But there’s an even more basic question: Why? Why would the federal government turn land over to the state to sell, when it could just as easily earn those same profits for itself? “How realistic is this?” Davis asks.

On that, there may be a rare point of agreement. “The feds clearly don’t want to,” Goicoechea admits. “It’s clearly a matter of equity: Why should the federal government own 80 percent of Nevada?”

But while he says a Republican Congress is more likely to look with favor on Nevada’s request, he admits it’s possible the federal government could continue to ignore the state’s resolutions. “This is, I think, a reasonable approach,” Goicoechea says. “If we can’t get this done now, we’re dead. And dead is not a good place to be.”

But if the state can prove to federal land managers that it can handle 7.2 million acres, then perhaps the federal government will give more land in the future. (The report contemplates future transfers beyond the initial 7.2 million acres.)

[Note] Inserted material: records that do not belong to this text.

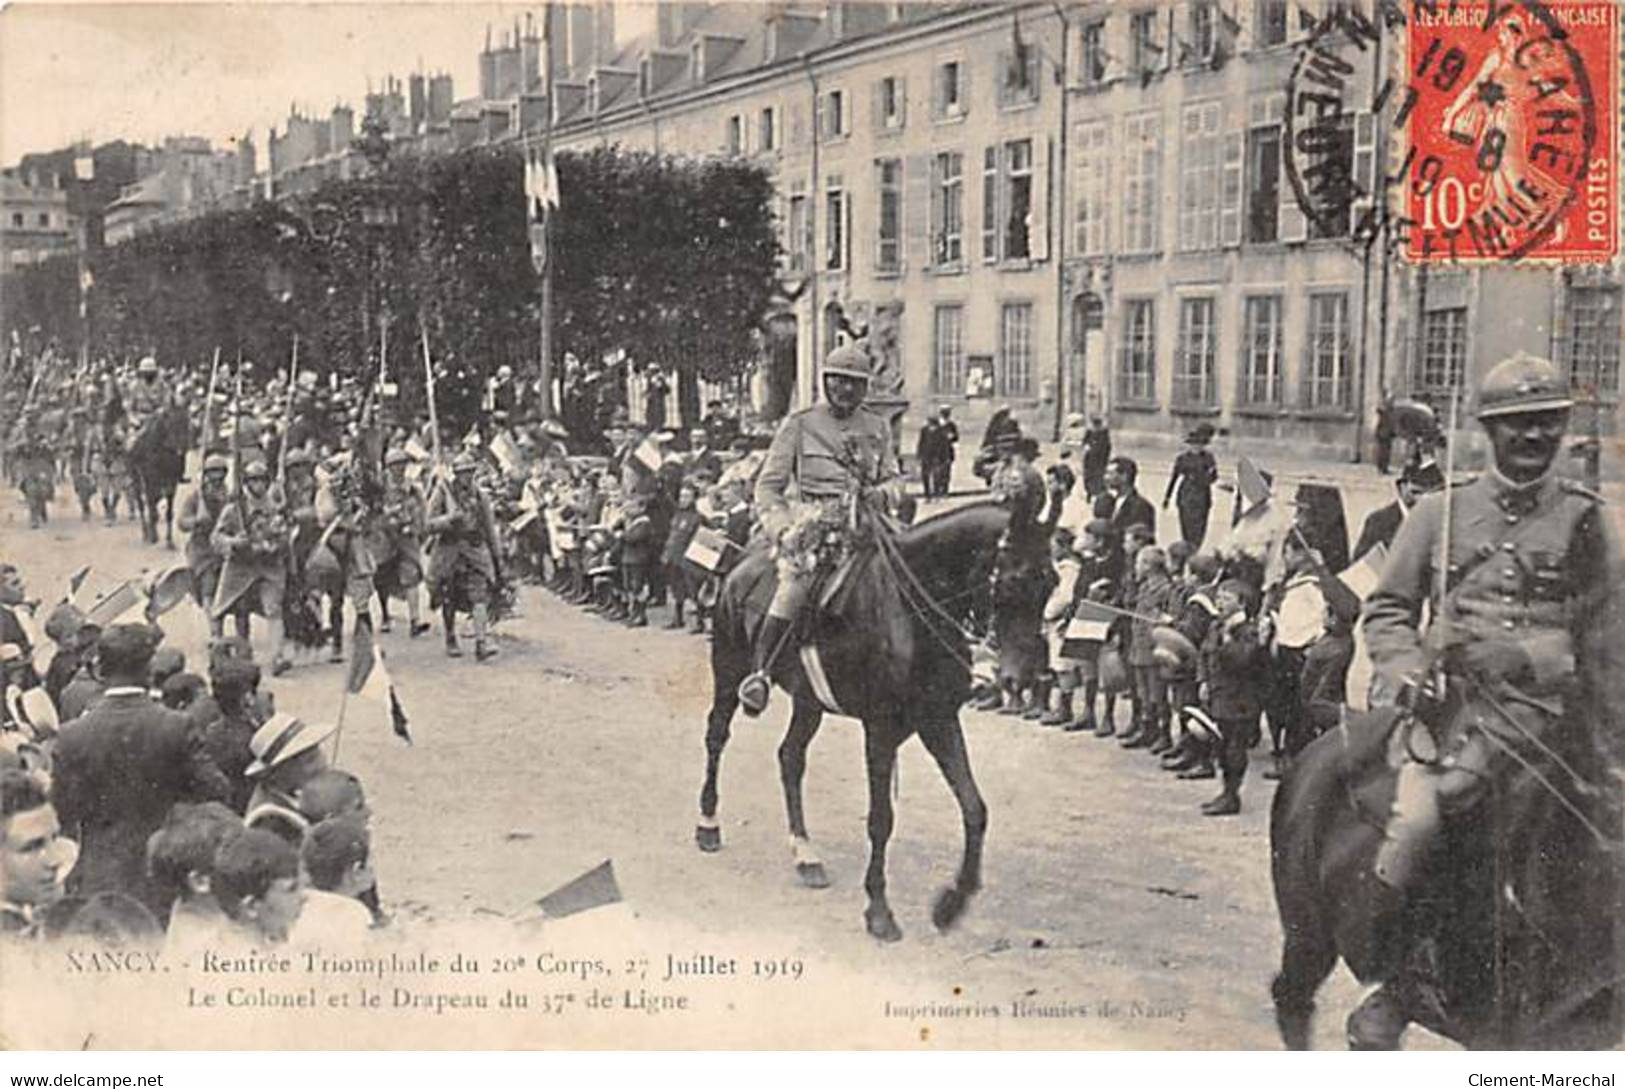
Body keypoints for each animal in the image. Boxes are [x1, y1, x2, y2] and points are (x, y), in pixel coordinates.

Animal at [126, 403, 191, 549]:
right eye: (171, 422)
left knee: (153, 502)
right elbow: (152, 509)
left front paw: (169, 541)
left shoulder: (172, 484)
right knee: (142, 505)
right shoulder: (150, 482)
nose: (181, 447)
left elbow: (168, 513)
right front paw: (153, 536)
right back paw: (146, 533)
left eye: (187, 422)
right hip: (137, 481)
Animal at [698, 500, 1053, 942]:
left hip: (809, 702)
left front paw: (951, 904)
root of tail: (742, 563)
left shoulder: (939, 720)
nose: (1019, 678)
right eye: (1013, 581)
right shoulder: (879, 731)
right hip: (729, 671)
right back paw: (708, 825)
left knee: (790, 758)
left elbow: (975, 809)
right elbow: (881, 820)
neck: (909, 609)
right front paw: (879, 910)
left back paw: (806, 855)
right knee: (717, 736)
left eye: (1051, 583)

But reason is sometimes tough to come by in these debates, as the nation saw in April 2014 when rancher Cliven Bundy declared a “range war” when Bureau of Land Management officers moved to enforce court orders to round up cattle Bundy had allowed to illegally graze on public land for more than 20 years. That clarion call brought heavily armed militia members to Bundy’s Bunkerville ranch, and could easily have ended in bloodshed had the BLM not retreated.

The anger and frustration felt by Bundy and his supporters at federal management of public lands was evident at a hearing on SRJ 1, where some witnesses declared the federal government in violation of promises to turn over all public lands to the state. It underlies obviously unconstitutional legislation such as Assembly Bill 283 by Sparks Republican Ira Hansen, which seeks to truncate the authority of some federal agents to enforce laws on public lands. It echoes in remarks like those of conservative lobbyist Janine Hansen, who said at the hearing for SJR 1, “It’s time Nevada stopped being a territory of the federal government and stepped up to be a full state like those east of Colorado.”

But whether undergirded by fanciful legal theories or modern-day resentment at federal control of most of the state or even a good-faith belief that the state could manage the land better than the federal government, it all comes back to that red-stained map, a map that some in the state want to start changing, precisely like their Sagebrush Rebel forebears of three decades ago.

Others see a darker side to that rebellion, however. In the February issue of Harper’s, journalist Christopher Ketcham quotes historian Bernard DeVoto. “The push for state ownership of public lands was part of a larger ideological struggle, DeVoto concluded, ‘only one part of an unceasing, many-sided effort to discredit all conservation bureaus of the government, to discredit conservation itself.”